I have a dataframe which looks something like this:
dfA
name field country action
Sam elec USA POS
Sam elec USA POS
Sam elec USA NEG
Tommy mech Canada NEG
Tommy mech Canada NEG
Brian IT Spain NEG
Brian IT Spain NEG
Brian IT Spain POS
I want to group the dataframe based on the first 3 columns adding a new column "No of data". This is something which I do using this:
dfB = dfA.groupby(["name", "field", "country"], dropna=False).size().reset_index(name = "No_of_data")

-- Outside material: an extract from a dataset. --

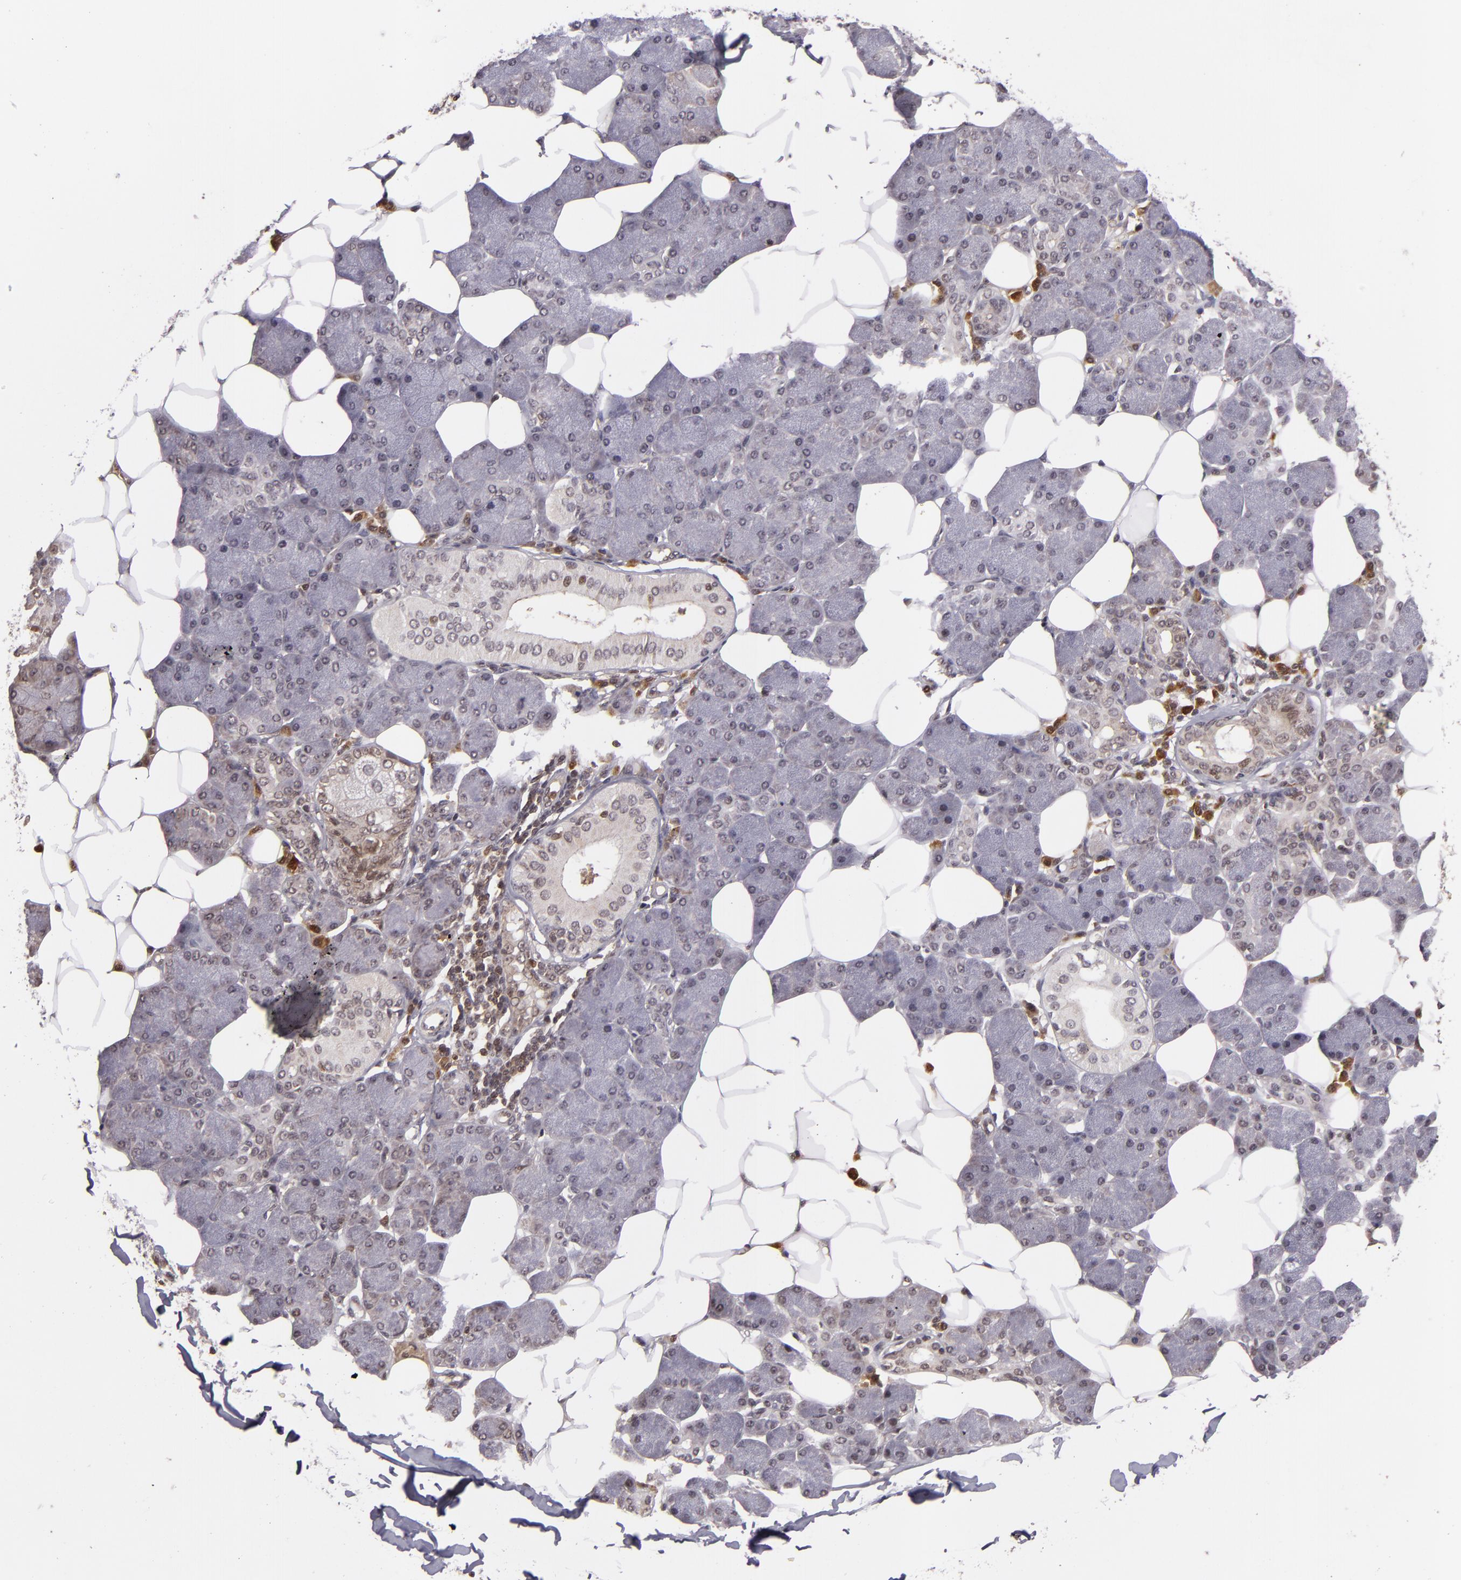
{"staining": {"intensity": "moderate", "quantity": "<25%", "location": "nuclear"}, "tissue": "salivary gland", "cell_type": "Glandular cells", "image_type": "normal", "snomed": [{"axis": "morphology", "description": "Normal tissue, NOS"}, {"axis": "morphology", "description": "Adenoma, NOS"}, {"axis": "topography", "description": "Salivary gland"}], "caption": "The photomicrograph displays a brown stain indicating the presence of a protein in the nuclear of glandular cells in salivary gland. Using DAB (brown) and hematoxylin (blue) stains, captured at high magnification using brightfield microscopy.", "gene": "ZBTB33", "patient": {"sex": "female", "age": 32}}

This gives me a new dataframe which looks something like this:
dfB
name field country No_of_data
Sam elec USA 3
Tommy mech Canada 2
Brian IT Spain 3
But now I also want to add a new column to this particular dataframe which tells me what is the count of number of "POS" for every combination of "name", "field" and "country". Which should look something like this:
dfB
name field country No_of_data No_of_POS
Sam elec USA 3 2
Tommy mech Canada 2 0
Brian IT Spain 3 1
How do I add the new column (No_of_POS) to the table dfB when I dont have the information about "POS NEG" in it and needs to be taken from dfA.
CodePudding user response:
You can use a dictionary with functions in the aggregate
method:
dfA.groupby(["name", "field", "country"], as_index=False)['action']\
.agg({'No_of_data': 'size', 'No_of_POS': lambda x: x.eq('POS').sum()})
CodePudding user response:
You can precompute the boolean before aggregating; performance should be better as the data size increases :
(df.assign(action = df.action.eq('POS'))
.groupby(['name', 'field', 'country'],
sort = False,
as_index = False)
.agg(no_of_data = ('action', 'size'),
no_of_pos = ('action', 'sum'))
name field country no_of_data no_of_pos
0 Sam elec USA 3 2
1 Tommy mech Canada 2 0
2 Brian IT Spain 3 1
CodePudding user response:
You can add an aggregation function when you're grouping your data. Check agg() function, maybe this will help.